Signé par Madame Maryam Mehrabi, vice-présidente et par Madame Christine Kermorvant, Greffière à laquelle la minute de la décision a été remise par la magistrate signataire.
Vu les articles 455 et 768 du code de procédure civile,
Vu l’assignation délivrée le 1er juillet 2020 par M. [N] [V] au procureur de la République,
Vu les dernières conclusions de M. [N] [V] notifiées par la voie électronique le 25 mars 2022,
Vu les dernières conclusions du ministère public notifiées par la voie électronique le 19 mai 2021,
Vu l’ordonnance de clôture rendue le 2 février 2023 ayant fixé l’affaire à l’audience de plaidoiries du 9 mars 2023,
Vu le jugement rendu le 20 avril 2023, ayant ordonné la réouverture des débats et la révocation de l’ordonnance de clôture,
Vu le dernier bordereau de communication de pièces de M. [N] [V], notifié par la voie électronique le 7 juillet 2023,
Vu l’ordonnance de clôture rendue le 18 janvier 2024, fixant l’affaire à l’audience de plaidoiries du 1er février 2024,
MOTIFS
Sur la procédure
Le ministère public sollicite du tribunal de « constater que le récépissé prévu par l’article 1043 du code de procédure civile a été délivré ». Cette demande de « constat », qui ne constitue pas une prétention au sens des dispositions de l’article 4 du code de procédure civile, ne donnera pas lieu à mention au dispositif.

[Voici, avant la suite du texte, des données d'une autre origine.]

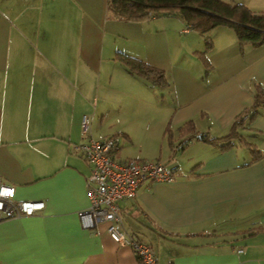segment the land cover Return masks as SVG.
Masks as SVG:
<instances>
[{"label": "crops", "instance_id": "1", "mask_svg": "<svg viewBox=\"0 0 264 264\" xmlns=\"http://www.w3.org/2000/svg\"><path fill=\"white\" fill-rule=\"evenodd\" d=\"M119 53L167 83L130 73ZM257 85L264 44L242 45L227 25L203 34L176 14L124 20L109 0H0V178L17 199L44 204L0 220V264H140L105 221L88 228L80 218L90 207L91 166L74 150L84 115L95 138L120 136L121 160L176 172L118 203L159 263L264 264V108L241 130L263 152L255 161L240 143L224 149L185 128L226 135Z\"/></svg>", "mask_w": 264, "mask_h": 264}, {"label": "built area", "instance_id": "2", "mask_svg": "<svg viewBox=\"0 0 264 264\" xmlns=\"http://www.w3.org/2000/svg\"><path fill=\"white\" fill-rule=\"evenodd\" d=\"M90 118L82 119V140L74 150L91 166L87 179L90 207L79 213L85 227L95 228L107 223L112 240L130 247L140 264H161L155 250L147 243L129 234L119 213L120 200L134 198L144 182L172 181L176 172L161 161L129 158L121 160V138L118 135L97 139L90 135ZM41 201L16 198L15 186L0 178V220L36 213L43 208ZM242 251V250H240Z\"/></svg>", "mask_w": 264, "mask_h": 264}, {"label": "trees", "instance_id": "3", "mask_svg": "<svg viewBox=\"0 0 264 264\" xmlns=\"http://www.w3.org/2000/svg\"><path fill=\"white\" fill-rule=\"evenodd\" d=\"M109 9L120 19L137 21L163 14H176L182 17L190 28L203 34L209 33L219 25H227L234 29L242 45L264 44V11H254L242 3L224 0H109ZM207 47H211L209 40ZM118 58L130 73L146 77L157 85L167 83L162 71L142 59L125 53H119ZM261 108H264V87L257 85L254 104L237 117L226 135L216 137L199 133L193 122L188 123L185 128L192 132V137L221 144L224 149L240 143L251 151L255 161L263 156V152L255 143L243 137L241 130L246 127V119L255 116Z\"/></svg>", "mask_w": 264, "mask_h": 264}, {"label": "rangeland", "instance_id": "4", "mask_svg": "<svg viewBox=\"0 0 264 264\" xmlns=\"http://www.w3.org/2000/svg\"><path fill=\"white\" fill-rule=\"evenodd\" d=\"M224 1H228V0H224ZM229 1L233 2L234 0H229ZM239 1H242L244 3H248L249 5L252 4V6L257 5V4H260V5L264 4V0H239Z\"/></svg>", "mask_w": 264, "mask_h": 264}]
</instances>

Le tribunal rappelle toutefois qu’aux termes de l’article 1043 du code de procédure civile, applicable à la date de l’assignation, dans toutes les instances où s’élève à titre principal ou incident une contestation sur la nationalité, une copie de l’assignation est déposée au ministère de la justice qui en délivre récépissé.
En l’espèce, le ministère de la justice a délivré ce récépissé le 6 janvier 2021. La condition de l’article 1043 du code de procédure civile est ainsi respectée. Il y a donc lieu de dire que la procédure est régulière au regard de ces dispositions.
Sur l’action déclaratoire de nationalité française
M. [N] [U] [V], se disant né le 28 janvier 1968 à [Localité 4] (Royaume-Uni), revendique la nationalité française par filiation maternelle, sur le fondement de l’article 17 du code de la nationalité française dans sa rédaction issue de la loi du 9 janvier 1973. Il expose que sa mère, [B] [I], née le 15 mai 1938 au [Localité 3]-[Localité 7] (Côtes d’Armor), est française sur le fondement de l’article 23 du code de la nationalité française comme née en France d’un père qui y est lui-même né.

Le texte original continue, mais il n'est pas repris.